Teachers are horrified the Government has told a group reviewing early childhood education funding they should consider making trade-offs between quality education and cost.
Early childhood teachers also say they are shocked the group doesn’t include a single early childhood teacher representative, nor any parent or whānau representatives. Business appointments are prominent in the group.
NZEI Te Riu Roa representative and early childhood teacher Zane McCarthy says teachers are also appalled teacher-to-child ratios and teacher qualification requirements are on the table for discussion, rather than what’s really driving the costs of early childhood education.

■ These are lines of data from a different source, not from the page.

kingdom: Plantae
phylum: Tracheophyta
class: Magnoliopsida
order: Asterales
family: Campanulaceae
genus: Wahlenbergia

“The things we should discuss are, firstly, whether Government funding is adequate, and secondly, the profits being made by commercial early childhood providers. When you lower standards and costs, do business owners put those savings in parents' pockets?”
Meanwhile, tamariki miss out on getting a high-quality education, he says.
“You simply cannot make trade-offs or skimp on areas, such as teacher-to-child ratios and teacher qualification requirements. These have the greatest bearing on outcomes for children attending early education. The research on this has been clear for decades.”
McCarthy says the review is the Government’s latest attack on early childhood education.
The Government recently scrapped early childhood teachers’ pay equity claim and have ended pay parity for some teachers. It also green-lit regulatory recommendations that will downgrade quality and safety in early childhood education.
McCarthy says all of the changes have flown in the face of teachers’ advice.
“Talk to any early childhood teacher, or any parent, and they’ll tell you what is in the best interests of tamariki. Qualified teachers, a higher number of teachers to children, more learning support for children who need it, and valuing teachers through fair pay and working conditions.
“We owe it to the children and parents who use early childhood education to make sure what we’re able to give them is of the best possible quality.”